“Office for the Arts Announces 2025 Arts Prize Winners”
(Cambridge, MA) — The Office for the Arts at Harvard and the Council on the Arts at Harvard, a standing committee of the Faculty of Arts and Sciences, announce the recipients of the annual undergraduate arts prizes for 2025.
The awards, presented to more than 224 undergraduates over the past 42 years, recognize outstanding accomplishments in the arts undertaken during a student’s time at Harvard.
Caitlin Beirne ‘25 and Adrienne Chan ‘25 are recipients of the Radcliffe Doris Cohen Levi Prize. The prize recognizes a Harvard undergraduate who combines talent and energy with outstanding enthusiasm for musical theater at Harvard. The prize honors the memory of Doris Cohen Levi ’35 and is conferred upon a student who has made a consistent contribution of high quality to the production or performance of musical comedy, opera, dance and all other forms of theater which combine music and theatrical performance at Harvard.
“Artist Profile: Adrienne Chan ’25 — Choreography as a Relationship, Dance as its Language”
Adrienne L. Chan ’25, member of the Harvard Ballet Company and choreographer of “Heathers: The Musical” and “Footloose,” among other Harvard-Radcliffe Dramatic Club productions, is an artist with a vision.
“I’m a believer in that dance can exist as its own independent art form and not in service of something else or in context of something else, that it can be isolated from music or from text or anything, and still generate a lot of meaning,” Chan said in an interview with The Harvard Crimson.
She does not consider choreography a dictatorship, rather a horizontal relationship with the performers: The creativity of both the choreographer and the performers contributes to making dance its own entity and granting it independence.
– Nicole M. Hernandez Abud, The Harvard Crimson
On Romeo & Juliet:
This Romeo & Juliet embodied that same creative audacity and dared to defy expectations. Like Gertrude Stein’s salon, which fostered unbounded imagination and bold reinvention, this production sought new paths, pushed beyond the familiar, and forged a powerful, intimate connection with each audience member—pulling us deeper into the narrative and inviting a fresh, urgent perspective on Shakespeare.
Chan and her co-choreographer Jimena Luque ’25 used Shakespeare’s text as a launchpad, transforming familiar narratives into something startlingly new. They broke the story apart and breathed new life into it. They challenged conventions, forged new connections, and created a space where love, rage, hope, and grief felt raw and immediate.
Just as Gertrude Stein’s salon fostered radical collaboration and boundary-dissolving ideation, Chan and Luque’s production also bridged artistic forms, drawing from an eclectic mix of dance styles—from Afro-Peruvian motifs to Andean folkloric rhythms—to shape a movement language that transcended traditional storytelling. We had no choice: in their presence, Shakespeare became a living, breathing force capable of connecting us to our most human selves, and not just a literary relic of the past.

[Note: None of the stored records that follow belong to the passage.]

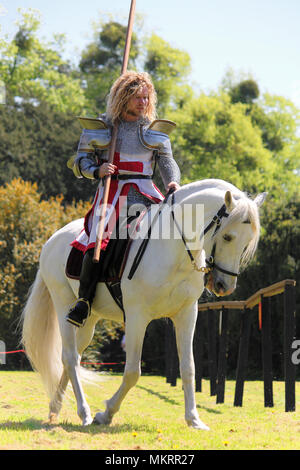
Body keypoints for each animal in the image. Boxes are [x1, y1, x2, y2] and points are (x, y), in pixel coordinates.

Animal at [20, 179, 264, 430]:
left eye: (247, 242)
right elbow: (132, 372)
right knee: (69, 357)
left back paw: (55, 407)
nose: (224, 285)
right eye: (227, 237)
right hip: (64, 306)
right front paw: (105, 414)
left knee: (74, 358)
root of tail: (52, 240)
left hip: (90, 320)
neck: (172, 248)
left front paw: (194, 419)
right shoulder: (137, 317)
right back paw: (85, 413)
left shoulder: (186, 314)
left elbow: (188, 368)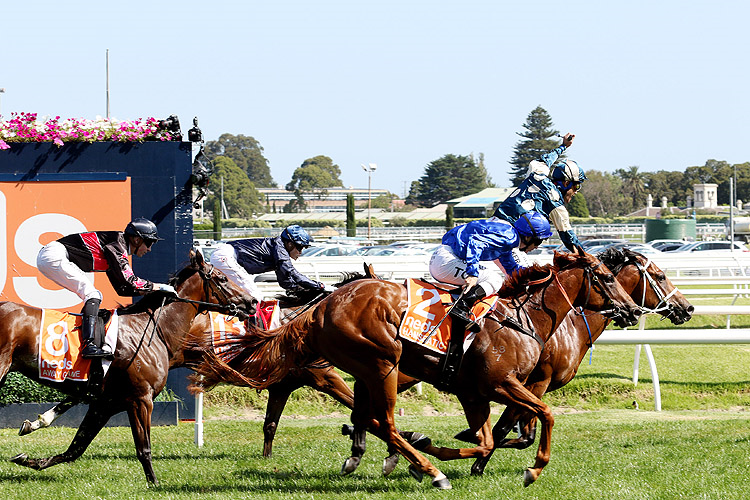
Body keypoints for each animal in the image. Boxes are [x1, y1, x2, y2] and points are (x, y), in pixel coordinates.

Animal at [2, 250, 258, 484]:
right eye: (222, 278)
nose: (253, 302)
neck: (152, 329)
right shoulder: (140, 400)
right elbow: (143, 448)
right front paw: (154, 484)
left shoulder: (104, 404)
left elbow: (75, 448)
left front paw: (28, 459)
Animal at [192, 250, 640, 488]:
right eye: (604, 277)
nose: (633, 310)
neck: (523, 318)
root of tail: (319, 307)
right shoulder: (502, 383)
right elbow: (541, 415)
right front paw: (532, 469)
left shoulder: (475, 392)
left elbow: (488, 440)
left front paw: (445, 450)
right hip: (381, 363)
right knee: (385, 422)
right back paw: (428, 468)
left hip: (364, 368)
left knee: (368, 417)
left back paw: (389, 454)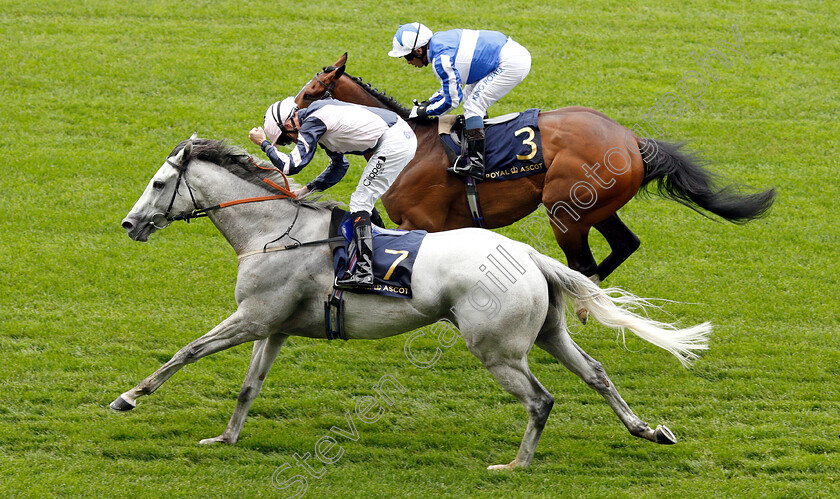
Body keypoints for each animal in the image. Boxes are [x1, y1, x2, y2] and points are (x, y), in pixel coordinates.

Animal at [115, 138, 712, 472]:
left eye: (160, 183)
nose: (129, 224)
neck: (273, 232)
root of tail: (527, 253)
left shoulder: (253, 317)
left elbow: (188, 351)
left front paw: (129, 397)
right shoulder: (274, 326)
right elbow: (248, 387)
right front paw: (226, 437)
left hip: (497, 350)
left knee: (541, 400)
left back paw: (515, 465)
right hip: (548, 333)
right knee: (596, 373)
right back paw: (646, 430)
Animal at [294, 54, 776, 286]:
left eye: (309, 94)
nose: (285, 125)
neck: (410, 142)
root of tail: (631, 140)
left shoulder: (421, 222)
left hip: (565, 210)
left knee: (583, 262)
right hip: (597, 207)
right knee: (625, 244)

– Todd Bida, The Harvard Independent

photo by Stella Gilbert
The seminal question that the production tackles is not contained to the tragic fate of Romeo and Juliet’s relationship. It aims to investigate what the interactions between their love and the cruel politics of their world tell us about our own world.
“What decisions can we make to honor the rights of children and people to love as they love?” Chan said.
An optimistic retelling of Romeo and Juliet’s cosmic, wild, and uncontrollable love may be exactly what Harvard audiences need to renew their hope for a brighter future and identify the right choices needed to get there.
“Love is the medium with which we envision an ideal future for ourselves, for our children, and politically,” Chan said.
– Saranya Singh, The Harvard Crimson
On The 25th Annual Putnam County Spelling Bee:
In songs that involved overlapping voices, such as the dizzying and spectacular “Pandemonium,” the choreography of Adrienne Chan ’25 offered all sides of the audience an excellent view while manifesting the rambunctious energy of the children in visually fun formations.
– Isabelle A. Lu, The Harvard Crimson

photo by Sarah Erickson
On Spring Awakening:
While the music throughout the entire two hours is often bombastic and benefits from the talented ensemble, in the dress rehearsal I watched, the deeply thoughtful choreography was incongruous with some of the excellent blocking. Even sitting in an 11-person crowd, the punk energy during “Totally F****d” at the climax of the show almost compelled me to jump out of my seat and sing along. But, this energy was developed by letting the cast run wild, jumping in tandem with the energy of the live eight-person band on stage with them. Throughout the rest of the show, the rewarding choreography was characterized by large sweeping arm movements and relatively restrained lower bodies.